Monday, February 28, 2005

Why I Can't Go to San Francisco

. . .or anywhere else for Spring Break? I've got a union to reform.

Monday, February 14, 2005

Some Thoughts on Plagiarism

As a teacher, I lose a lot of sleep. Not because I'm up late grading papers or planning assignments necessarily, but because I'm worried. Am I doing a good job? Are they learning anything? Do I really know good writing when I see it? Am I too easy? Too hard?

But the one thing I don't lose sleep over is plagiarism. Now, I know many of you do. The studies are there that show us how many students plagiarize in their two or four years of college. The Internet papermills make it as easy as point-and-click. The writing handbooks contain increasingly longer sections on what plagiarism is and how to avoid it. Plagiarism detection software abounds. And at every gathering of writing instructors, the topic comes up: what do we do about plagiarism?

At my college, we used to have access to Turnitin.com,* and some instructors used it religiously, having students hand in their papers on disc and telling them that all their work would automatically be "turned in." I was opposed to the practice from the start simply based on the classroom ethos I believed it created: an ethos of distrust. Call me naive, but I refused to assume that any of my students intended to cheat; it was a bridge I refused to cross until--no, when--I came to it.

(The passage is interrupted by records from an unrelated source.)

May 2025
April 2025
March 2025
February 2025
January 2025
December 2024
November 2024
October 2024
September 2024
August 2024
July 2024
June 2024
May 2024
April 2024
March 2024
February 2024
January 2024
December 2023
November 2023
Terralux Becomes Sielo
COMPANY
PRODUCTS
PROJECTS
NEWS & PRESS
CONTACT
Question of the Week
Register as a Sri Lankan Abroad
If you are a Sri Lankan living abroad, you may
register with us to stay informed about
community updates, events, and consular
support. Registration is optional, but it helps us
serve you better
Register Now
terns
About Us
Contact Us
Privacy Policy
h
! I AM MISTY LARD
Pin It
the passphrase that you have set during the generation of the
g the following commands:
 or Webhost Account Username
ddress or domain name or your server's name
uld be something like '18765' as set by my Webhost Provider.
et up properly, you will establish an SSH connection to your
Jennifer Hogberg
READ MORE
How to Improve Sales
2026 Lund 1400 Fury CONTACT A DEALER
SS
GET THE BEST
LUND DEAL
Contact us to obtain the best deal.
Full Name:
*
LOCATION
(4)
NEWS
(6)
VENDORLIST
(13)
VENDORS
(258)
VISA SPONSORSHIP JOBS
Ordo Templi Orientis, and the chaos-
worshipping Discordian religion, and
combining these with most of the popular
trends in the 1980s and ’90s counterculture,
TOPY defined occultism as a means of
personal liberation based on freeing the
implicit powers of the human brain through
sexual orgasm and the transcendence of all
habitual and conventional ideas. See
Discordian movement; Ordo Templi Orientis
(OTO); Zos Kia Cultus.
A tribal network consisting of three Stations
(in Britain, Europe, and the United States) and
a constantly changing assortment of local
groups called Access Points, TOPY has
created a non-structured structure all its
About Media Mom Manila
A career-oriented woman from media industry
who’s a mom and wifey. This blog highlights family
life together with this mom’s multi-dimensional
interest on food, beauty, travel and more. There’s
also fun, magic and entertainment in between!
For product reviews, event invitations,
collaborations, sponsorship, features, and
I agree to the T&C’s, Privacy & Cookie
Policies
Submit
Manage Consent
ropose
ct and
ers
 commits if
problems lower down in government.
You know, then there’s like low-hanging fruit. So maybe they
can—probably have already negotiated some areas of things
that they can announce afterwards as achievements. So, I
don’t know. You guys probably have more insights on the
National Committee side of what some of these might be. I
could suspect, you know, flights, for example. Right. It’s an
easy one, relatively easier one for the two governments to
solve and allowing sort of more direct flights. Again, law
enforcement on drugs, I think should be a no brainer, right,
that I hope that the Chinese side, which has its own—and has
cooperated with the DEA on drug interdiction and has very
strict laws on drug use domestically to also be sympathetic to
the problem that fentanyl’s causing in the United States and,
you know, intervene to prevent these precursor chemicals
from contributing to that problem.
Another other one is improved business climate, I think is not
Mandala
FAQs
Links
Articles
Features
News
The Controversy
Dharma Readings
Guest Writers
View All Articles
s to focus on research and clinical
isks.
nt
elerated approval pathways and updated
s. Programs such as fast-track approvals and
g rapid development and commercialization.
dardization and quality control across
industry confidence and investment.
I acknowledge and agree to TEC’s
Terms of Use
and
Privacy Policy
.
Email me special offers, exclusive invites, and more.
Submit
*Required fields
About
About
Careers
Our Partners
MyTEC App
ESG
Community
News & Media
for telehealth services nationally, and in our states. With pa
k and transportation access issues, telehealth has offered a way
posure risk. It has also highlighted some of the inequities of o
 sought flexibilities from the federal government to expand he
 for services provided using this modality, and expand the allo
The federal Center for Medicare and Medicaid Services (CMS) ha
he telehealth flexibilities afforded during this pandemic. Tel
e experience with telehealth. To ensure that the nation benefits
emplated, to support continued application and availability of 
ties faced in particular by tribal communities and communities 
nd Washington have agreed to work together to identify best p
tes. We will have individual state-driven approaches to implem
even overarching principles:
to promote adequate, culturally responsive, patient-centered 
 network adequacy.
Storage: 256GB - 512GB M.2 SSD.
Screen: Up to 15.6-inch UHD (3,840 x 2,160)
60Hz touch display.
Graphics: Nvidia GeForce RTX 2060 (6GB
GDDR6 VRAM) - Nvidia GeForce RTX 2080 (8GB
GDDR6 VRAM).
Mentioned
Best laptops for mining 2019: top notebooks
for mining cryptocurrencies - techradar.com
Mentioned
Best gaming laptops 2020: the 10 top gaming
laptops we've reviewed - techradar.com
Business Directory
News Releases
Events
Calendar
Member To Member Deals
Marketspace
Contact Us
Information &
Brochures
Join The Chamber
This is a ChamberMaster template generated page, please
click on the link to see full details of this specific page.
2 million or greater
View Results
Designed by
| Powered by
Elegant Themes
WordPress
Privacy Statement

But rarely do I come to it, despite what some would call my lax approach to the issue. I make very little of plagiarism in my classes. Other than a brief talk about why we do MLA documentation when I go over how to do it, I don't talk to my students much about the issue. And yet, in the eight years I've been a full-time faculty member, I can count on one hand the number of students I've caught plagiarizing. How do I explain this? I think it comes down to two basic elements of responsible teaching: good assignment creation and relationship building. In other words, give assignments that are creative, specific, and not easily fulfilled by generic, downloadable material and get to know your students and their voices. I never allow students to choose their own topics, I never assign "the research paper" on a topic they are "interested in,"** and I read enough of their writing closely enough so if there is a change in voice, I'll hear it. Most of my assignments call for responses to texts we are all reading in class, and I change my texts regularly. I address unintentional plagiarism when it happens, by reviewing the concepts of summarizing, paraphrasing and effectively quoting and documenting. This usually solves the problem.

Does a plagiarizer ever get away with it in my class? I'm sure it has happened. But I still don't lose sleep. Someday, somewhere, either he will get caught or she will become a executive at an Enron-like company, but it will not change the way I teach. I will not adopt practices in my classroom that assume all are guilty from the start, nor will I create an atmosphere where students are terrified to incorporate other sources into their work for fear of improperly giving credit. We live and work in a world increasingly based on collaboration and the use of the Internet, and some of these issues of whose work is whose are becoming moot anyway.

No, I don't lose sleep over plagiarism.

*For more on the sinister side of Turnitin.com, read Nick Carbone's excellent piece here.

**I think the open topic research paper just begs to be plagiarized.